Zeb is going to deposit $3370 into an account that earns 14% APR compounded annually for 37 weeks.

What is the "n" in the compound interest formula?

n=

What is the "t" in the compound interest formula? Enter as a fraction.

years

What is the "nt" in the compound interest formula? Enter as a fraction

nt=


How much money will Zeb have in this account 37 weeks from now?

$

How much of this amount is from interest earned?

it will never compound if it is compounded annually for 37 weeks because 37 weeks is less than a year

okay so what do i do?

To find the values of "n," "t," and "nt" in the compound interest formula, we need to convert 37 weeks to a fraction of a year.

1. "n" in the compound interest formula represents the number of compounding periods per year. In this case, the interest is compounded annually, so "n" is equal to 1.

2. "t" in the compound interest formula represents the time in years. You mentioned that 37 weeks is the time period, so we need to convert it to years. There are 52 weeks in a year, so we can divide 37 by 52 to get the fraction of a year. Therefore, "t" is equal to 37/52.
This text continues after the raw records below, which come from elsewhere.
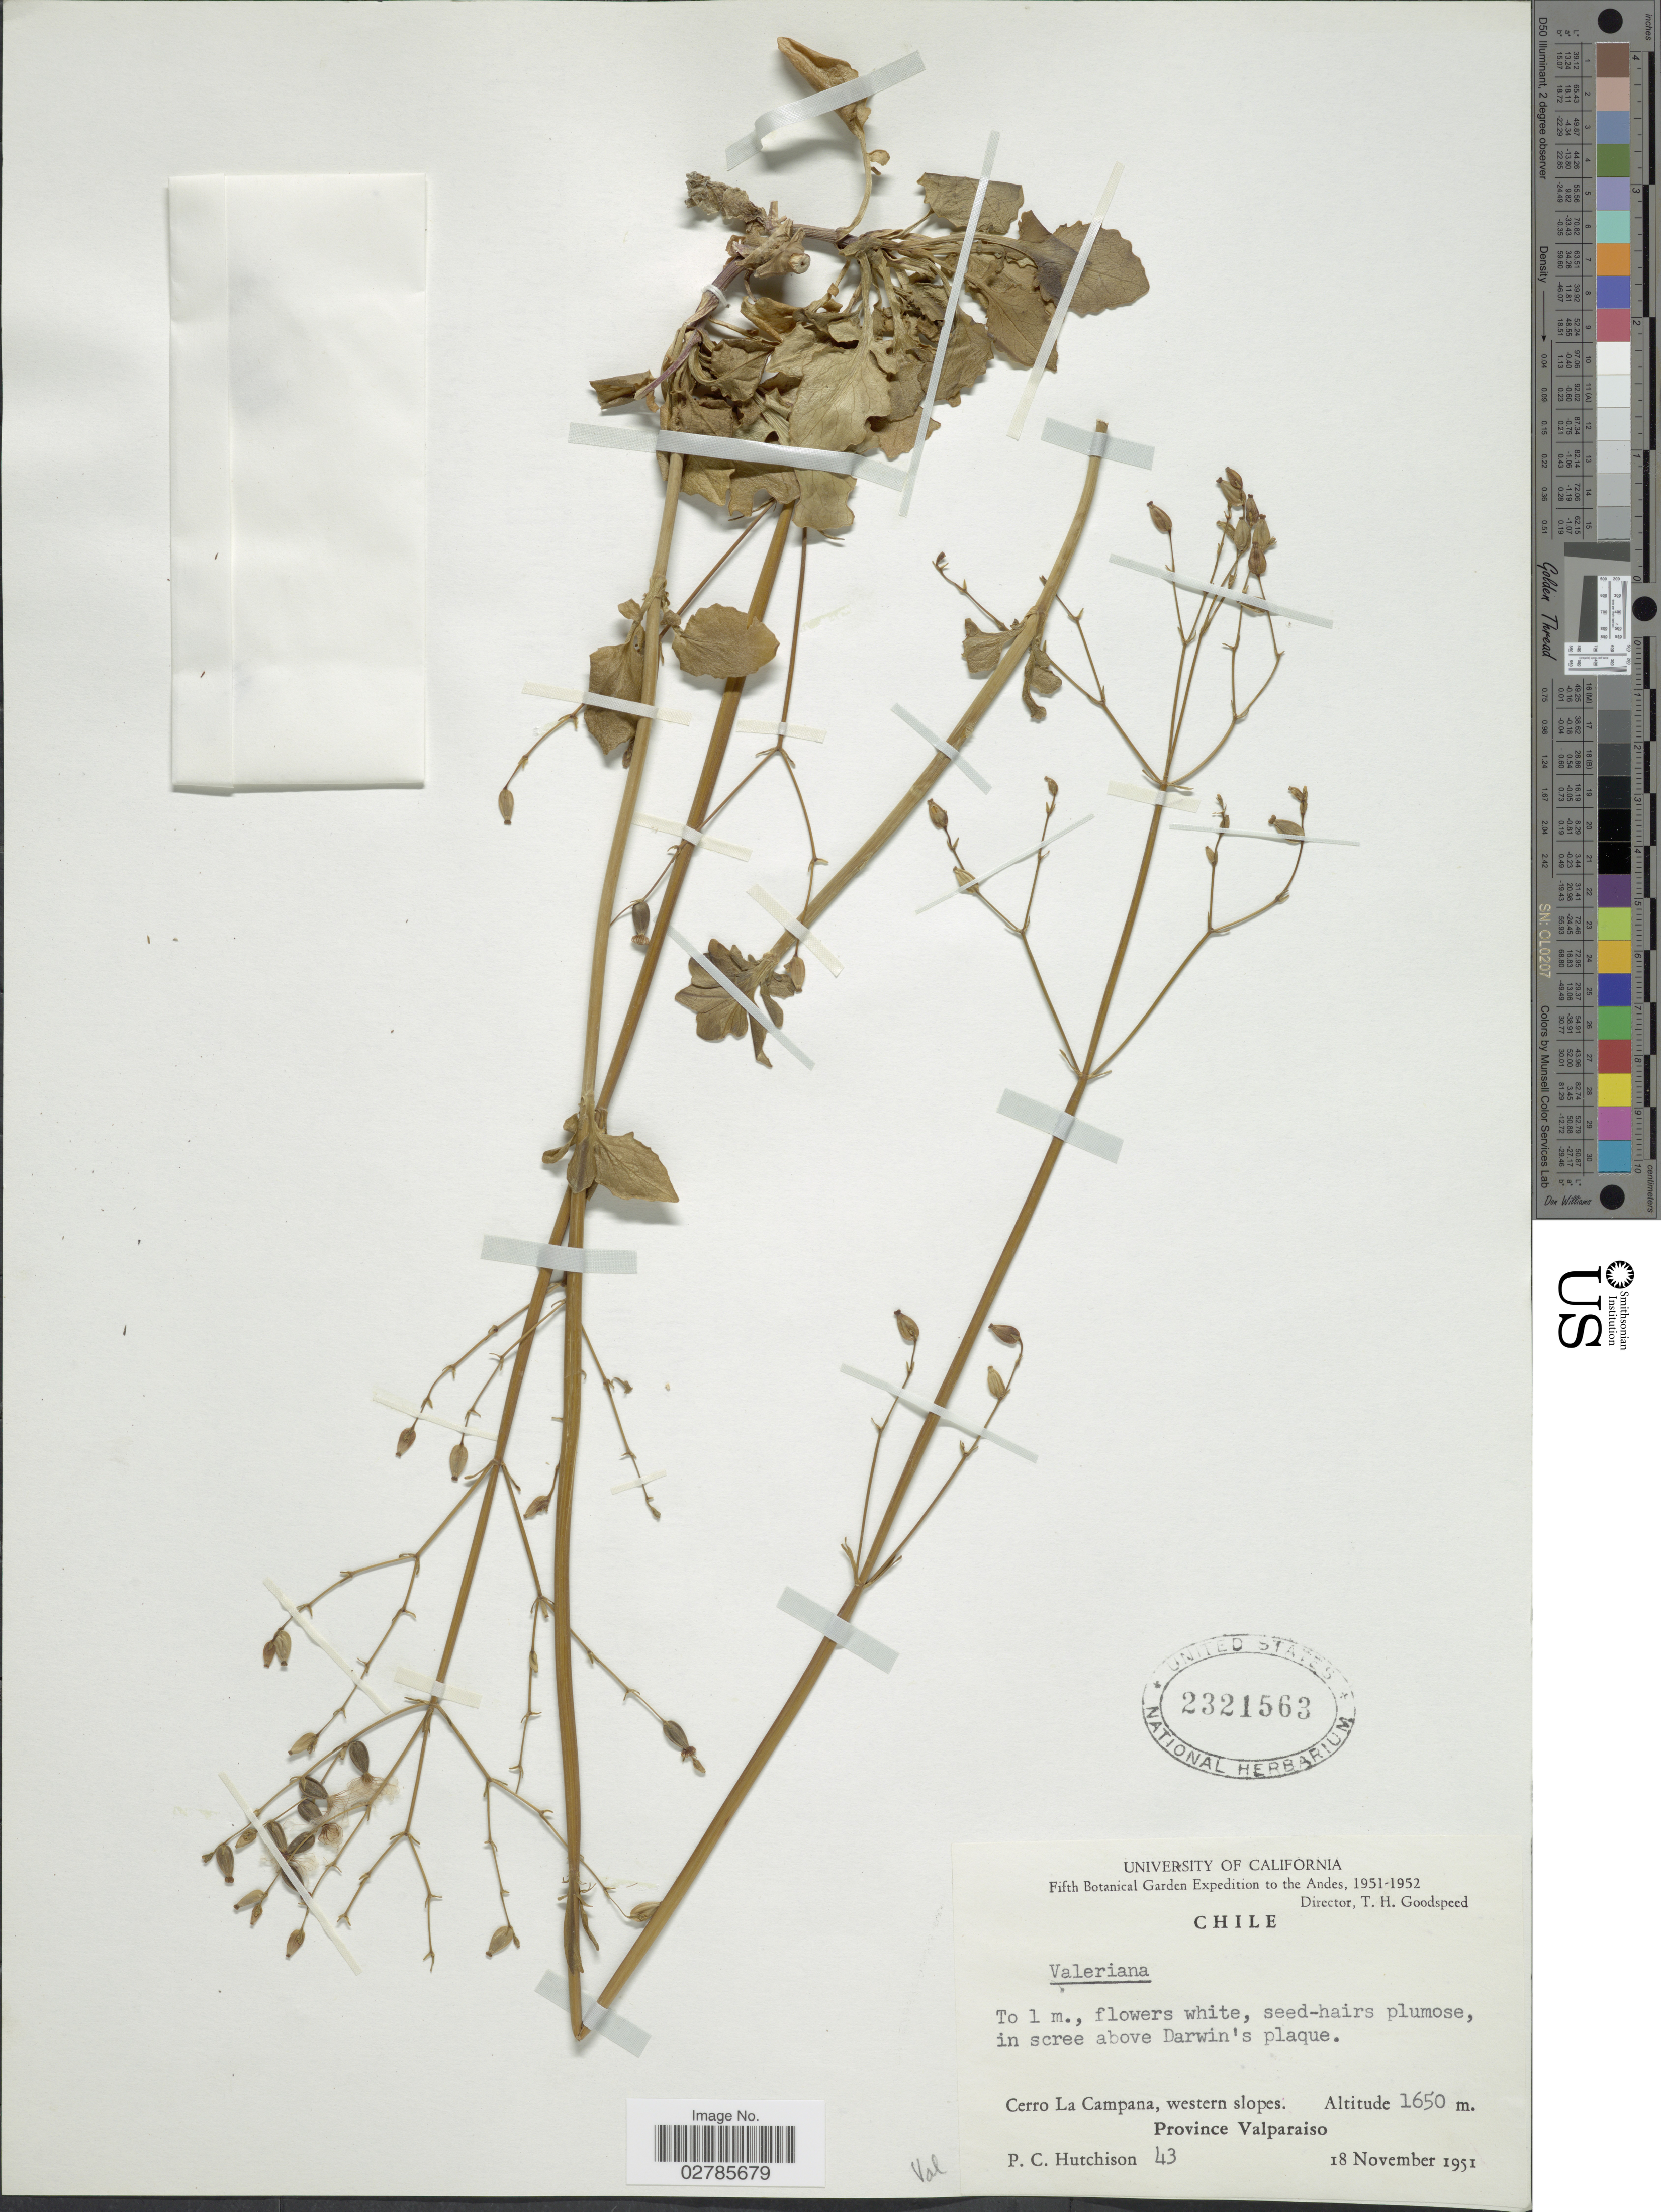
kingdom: Plantae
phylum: Tracheophyta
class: Magnoliopsida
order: Dipsacales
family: Caprifoliaceae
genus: Valeriana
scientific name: Valeriana sp.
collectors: P. C. Hutchison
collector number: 43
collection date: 1951-11-18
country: Chile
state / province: Valparaíso (V)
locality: The Andes, in scree above Darwin's plaque, Cerro La Campana, western slopes, Province Valparaiso.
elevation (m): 1650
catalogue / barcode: US 2321563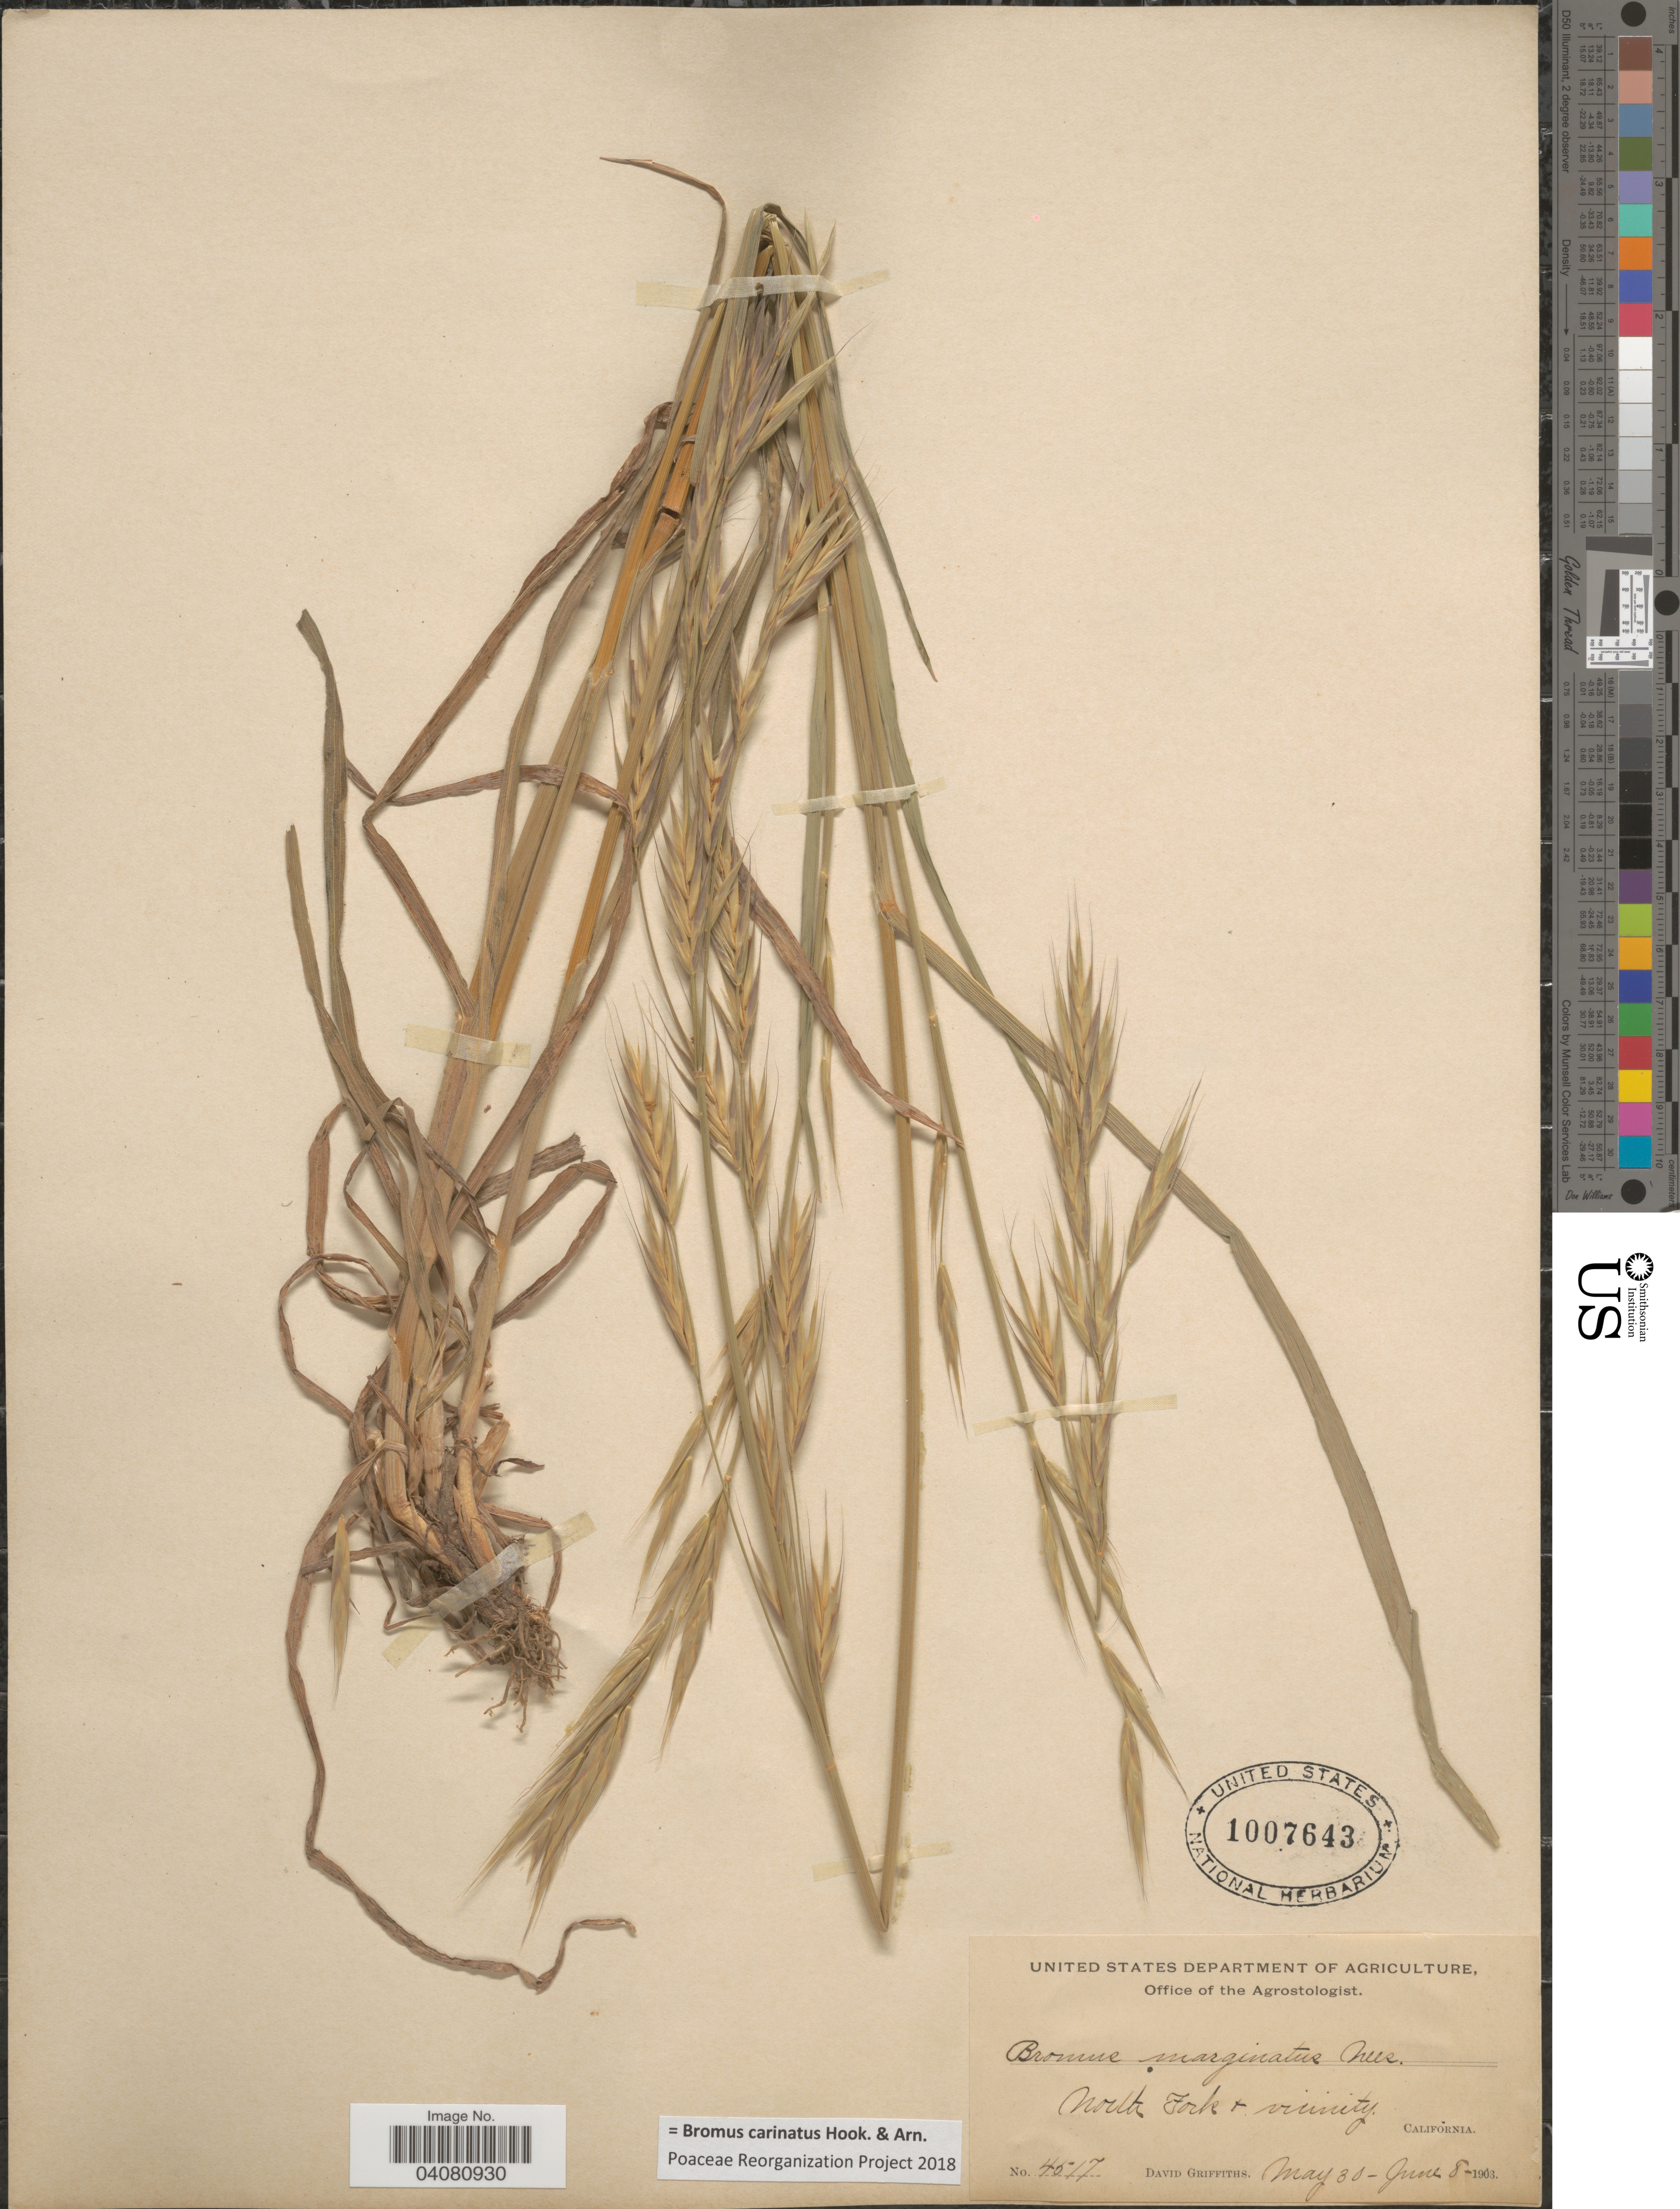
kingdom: Plantae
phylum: Tracheophyta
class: Liliopsida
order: Poales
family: Poaceae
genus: Bromus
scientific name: Bromus carinatus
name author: Hook. & Arn.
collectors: D. Griffiths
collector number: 4517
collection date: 1903-05-30/1903-06-08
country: United States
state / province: California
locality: North Fork & vicinity.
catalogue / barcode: US 1007643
3. "nt" in the compound interest formula is the product of "n" and "t." We can calculate this by multiplying 1 (the value of "n") with 37/52 (the value of "t"). The result is equal to 37/52.

Now, to calculate the final amount, we can use the compound interest formula:

A = P(1 + r/n)^(nt)

Where:
A is the final amount (the amount Zeb will have in the account)
P is the principal amount (the initial deposit)
r is the annual interest rate (in decimal form)
n is the number of compounding periods per year
t is the time in years

In this case, the principal amount (P) is $3370, the annual interest rate (r) is 14% (or 0.14 in decimal form), and we already found the values of "n" and "t."

Now we can plug in these values into the formula to find the final amount:

A = $3370(1 + 0.14/1)^(1 * 37/52)

Calculating this, we find that Zeb will have approximately $3,870.42 in the account after 37 weeks.

To find the amount of money that is from interest earned, we can subtract the initial deposit from the final amount:

Interest earned = $3,870.42 - $3370 = $500.42

Therefore, approximately $500.42 of the final amount is from interest earned.